I first learned about NFTs [non-fungible tokens] at the end of 2020. I was scrolling through Instagram, and my friend Bryan Brinkman had posted some art. I went down the rabbit hole, and Bryan was generous with his time – we got on lots of long, late phone calls. I took tons of notes and was hooked.
This was before NFTs blew up. It was exciting. It was also during lockdowns. I wound up getting engrossed in all things NFTs, learning about the technology, meeting so many people, which Clubhouse helped facilitate. There were so many of us artists learning at the same time and helping each other out. It felt like a community. I'd be up all hours of the night talking to people, and if one of us learned something, we’d share with the group. We could see the huge potential for what we all hoped would be an art Renaissance in modern times.
What was your first ever piece of NFT art and why did you decide to make it an NFT?
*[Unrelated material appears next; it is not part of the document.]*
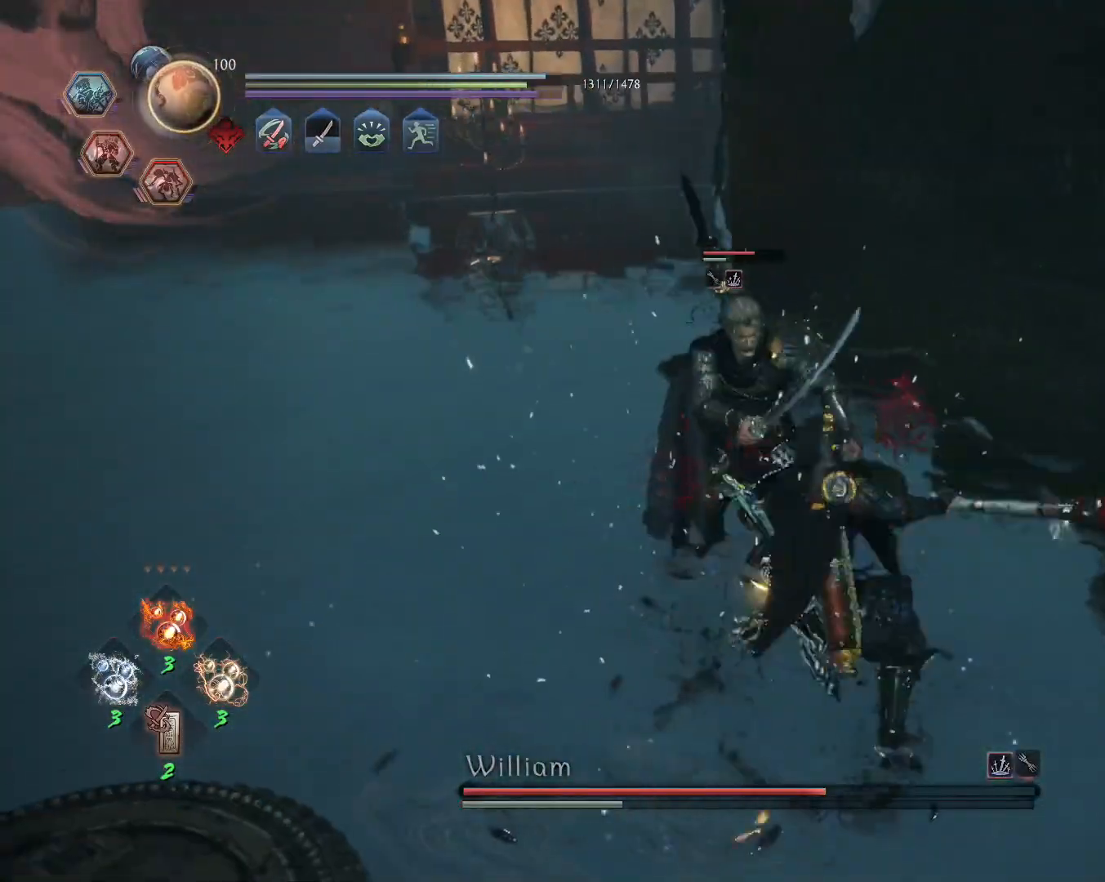
{"buttons": ["SQUARE"], "left_stick": "center", "right_stick": "center", "events": [[33, "SQUARE", "down"]]}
I've been making art my whole life, whether it's illustration, painting, digital, physical, even sewing, crafting. But I really wanted to make things for this space, and not just put up a random piece of art that I'd made. [My first NFT work] was about how I felt growing up with ADD – always a little out of place.
I ended up making two companion pieces in a series called “Fitting In.” The first was “Drifting.” I had always been called “weird” and would retreat into my imagination. This was a love letter to everybody who feels the same way. As a kid, teachers called me out for daydreaming. That was seen as a negative thing, but as I got older, I saw it as more of a superpower.
What were some of your main considerations when creating your “Most Influential” portrait of Molly White and the skeptics?
My first exposure to crypto was positive – through artists and NFTs – even though I know there's bad actors. I did a deep dive on Molly and some other skeptics, and she's not wrong. Her perspective was really eye opening. I wound up going down rabbit holes she had pointed out.
These last [few] weeks really proved out what she's been sounding the alarms about. I feel awful for everybody who has been deceived and taken advantage of. I wanted to approach [Molly’s portrait] from a place of empathy. Initially, I had her as more of a warrior figure, which she very much is, but all of that comes from her good nature of wanting to protect others.
Where do you see yourself going in the NFT art world moving forward?
I want to stick to my mission of spreading joy and uplifting others. There's so many NFT projects that are just trying to make a buck. I'm trying to build communities organically, even if they take longer and they’re smaller. They’ll be built with people who care for other people.
I see this technology as being able to help others. I've had opportunities to donate to charities prior to NFTs, but never at scale. This past year, raising just shy of $100,000, all going to different charities just from making art, showed me that even in a bad market, we can still have an impact.